Reproduce the listing from the line with "réussissent à se renouveler et à captiver" to the line with "jeux, Electronic Arts, comme", switching "joueurs" to "passionnés" and leaving everything else unchanged.

* **DATASET EXCERPTS**
-*-*-

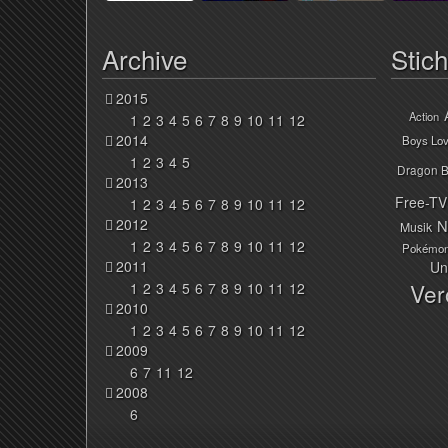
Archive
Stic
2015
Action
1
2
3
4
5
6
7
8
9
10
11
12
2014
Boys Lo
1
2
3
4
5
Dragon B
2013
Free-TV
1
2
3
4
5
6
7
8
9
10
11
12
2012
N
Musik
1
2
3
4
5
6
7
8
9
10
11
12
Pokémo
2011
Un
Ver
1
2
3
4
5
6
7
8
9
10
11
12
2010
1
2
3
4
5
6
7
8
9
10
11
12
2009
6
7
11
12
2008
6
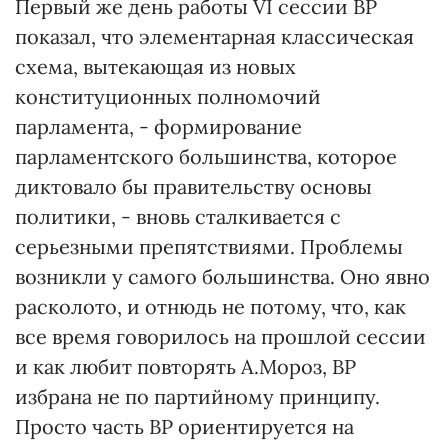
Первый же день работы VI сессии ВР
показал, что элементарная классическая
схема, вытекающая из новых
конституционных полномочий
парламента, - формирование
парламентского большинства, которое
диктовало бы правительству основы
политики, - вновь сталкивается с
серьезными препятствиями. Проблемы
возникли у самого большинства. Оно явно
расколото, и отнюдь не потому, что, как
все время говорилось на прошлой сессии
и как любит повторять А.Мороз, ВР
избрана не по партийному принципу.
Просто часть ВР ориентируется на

-*-*-

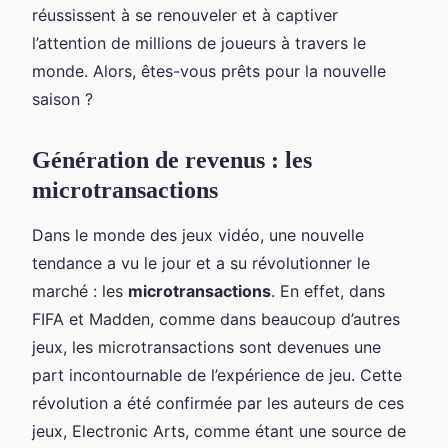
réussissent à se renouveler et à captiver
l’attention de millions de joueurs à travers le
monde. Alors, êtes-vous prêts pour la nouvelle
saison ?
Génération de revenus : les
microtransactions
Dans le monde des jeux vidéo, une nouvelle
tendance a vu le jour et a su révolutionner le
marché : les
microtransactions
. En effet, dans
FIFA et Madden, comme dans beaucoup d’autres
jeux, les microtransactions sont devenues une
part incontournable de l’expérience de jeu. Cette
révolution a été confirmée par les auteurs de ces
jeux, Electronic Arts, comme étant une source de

-*-*-

* **TASK RESULT**
réussissent à se renouveler et à captiver
l’attention de millions de passionnés à travers le
monde. Alors, êtes-vous prêts pour la nouvelle
saison ?
Génération de revenus : les
microtransactions
Dans le monde des jeux vidéo, une nouvelle
tendance a vu le jour et a su révolutionner le
marché : les
microtransactions
. En effet, dans
FIFA et Madden, comme dans beaucoup d’autres
jeux, les microtransactions sont devenues une
part incontournable de l’expérience de jeu. Cette
révolution a été confirmée par les auteurs de ces
jeux, Electronic Arts, comme étant une source de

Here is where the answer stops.